- A new report from the CDC reveals new findings about how monkeypox may be detected on common household surfaces.
- A team in Utah found that monkeypox was found on 70% of tested surfaces.
- However, that virus was not able to be cultured, meaning it may not be a risk of causing infection.
A new Centers for Disease Control and Prevention (CDC) investigation looked at household surfaces in the home of two people infected with monkeypox (MPV).
Using PCR testing, the agency found over 70% of surfaces that were tested were contaminated with the virus.
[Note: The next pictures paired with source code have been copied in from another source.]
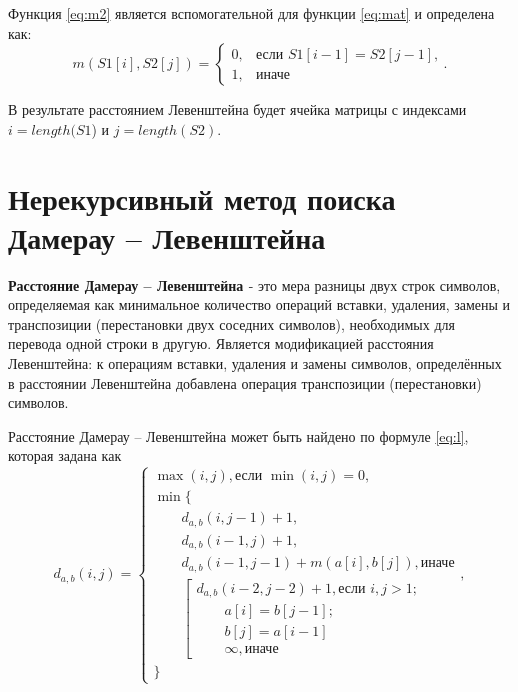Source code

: Функция \ref{eq:m2} является вспомогательной для функции \ref{eq:mat} и  определена как:
\begin{equation}
\label{eq:m2}
m(S1[i], S2[j]) = \begin{cases}
0, &\text{если $S1[i - 1] = S2[j - 1]$,}\\
1, &\text{иначе}
\end{cases}.
\end{equation}
 
В результате расстоянием Левенштейна будет ячейка матрицы с индексами $i = length(S1$) и $j = length(S2)$.


\section{Нерекурсивный метод поиска Дамерау -- Левенштейна}

\textbf{Расстояние Дамерау -- Левенштейна \cite{Dameray_Levenshtein}} - это мера разницы двух строк символов, определяемая как минимальное количество операций вставки, удаления, замены и транспозиции (перестановки двух соседних символов), необходимых для перевода одной строки в другую. Является модификацией расстояния Левенштейна: к операциям вставки, удаления и замены символов, определённых в расстоянии Левенштейна добавлена операция транспозиции (перестановки) символов.

Расстояние Дамерау -- Левенштейна может быть найдено по формуле \ref{eq:l}, которая задана как
\begin{equation}
	\label{eq:l}
	d_{a,b}(i, j) = \begin{cases}
		\max(i, j), \text{если }\min(i, j) = 0,\\
		\min \lbrace \\
			\qquad d_{a,b}(i, j-1) + 1,\\
			\qquad d_{a,b}(i-1, j) + 1,\\
			\qquad d_{a,b}(i-1, j-1) + m(a[i], b[j]), \text{иначе}\\
			\qquad \left[ \begin{array}{cc}d_{a,b}(i-2, j-2) + 1, \text{если }i,j > 1;\\
			\qquad \text{}a[i] = b[j-1]; \\
			\qquad \text{}b[j] = a[i-1]\\
			\qquad \infty,  \text{иначе}\end{array}\right.\\
		\rbrace
		\end{cases},
\end{equation}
However, none of the detected virus was able to be cultured.
The Salt Lake County Health Department reported two real-time, PCR–confirmed, travel-associated cases of monkeypox to the Utah Department of Health and Human Services (UDHHS).
The two infected individuals lived together with no other housemates and had isolated at home for 20 days before sampling was conducted.
Both experienced symptoms such as fatigue and body aches, eight days after symptom onset.
The UDHHS swabbed objects in the patients’ home that they described as “high contact” surfaces.
The residents also described stringent home cleaning and disinfection activities they performed during their illness, and where they spent substantial amounts of time while they were ill.
Of 30 specimens, 21 (70 percent) tested positive, including those from porous items such as cloth furniture and blankets. None of the specimens contained live virus.
“The inability to detect viable virus suggests that virus viability might have decayed over time or through chemical or environmental inactivation,” wrote Jack A. Pfeiffer, PhD, Epidemic Intelligence Service at the CDC, along with other CDC co-authors.
Dr. Eric Cioè-Peña, director of global health for Northwell Health in New York told Healthline that the implication of these findings are “unclear.”
“But certainly [is] cause for concern and for increased cleaning among households where there is a positive case isolating,” he said.
Peña emphasized that it’s prudent to limit contact to communal spaces for the three to four weeks that people are infectious.
Peña doesn’t think this information means widespread surface disinfection is needed to control the outbreak.
“I don’t think this should translate to increased disinfection of public spaces because we haven’t seen monkeypox spread through casual contact,” he said. “Which indicates this is not sufficient virus, or live virus, to result in transmission.”
He added that it’s important that we distinguish between creating concern that doesn’t exist, “I could get monkeypox on the subway,” versus the actual concern, “My partner doesn’t need to have a noticeable rash, and intimate contact up to and including sex can transmit this virus.”
Peña said he believes the findings don’t change anything regarding the current MPV outbreak.
“I think it shows that monkeypox virus contaminates surfaces in homes where people are sharing spaces,” he said. “Whether this can lead to infections is still up for debate.”
Peña said this is because the virus has to be “viable or alive” to transmit and in sufficient quantity to cause infection.
“The transmission rate between household members is still below 10% if those household members do not have intimate contact,” Peña noted.
The CDC cautions that MPV spreads primarily through close, personal, “often skin-to-skin,” contact with the rash, scabs, lesions, body fluids, or respiratory secretions of an infected person.
They add that transmission is also possible through contaminated objects or surfaces.
Appropriate precautions to take if living with, or visiting the home of an infected person include wearing a well-fitting mask, and:
- Avoiding touching possibly contaminated surfaces
- Maintaining appropriate hand hygiene
- Avoid sharing eating utensils, clothing, bedding, or towels
- Follow home disinfection recommendations
A new CDC investigation finds that even with appropriate cleaning and surface disinfection, the monkeypox virus is still detectable on most surfaces. However, investigators also said the virus they detected was dead and unable to reproduce when cultured.
Experts say that this shouldn’t mean increased disinfection of public spaces because there isn’t yet evidence that the disease spreads through casual contact.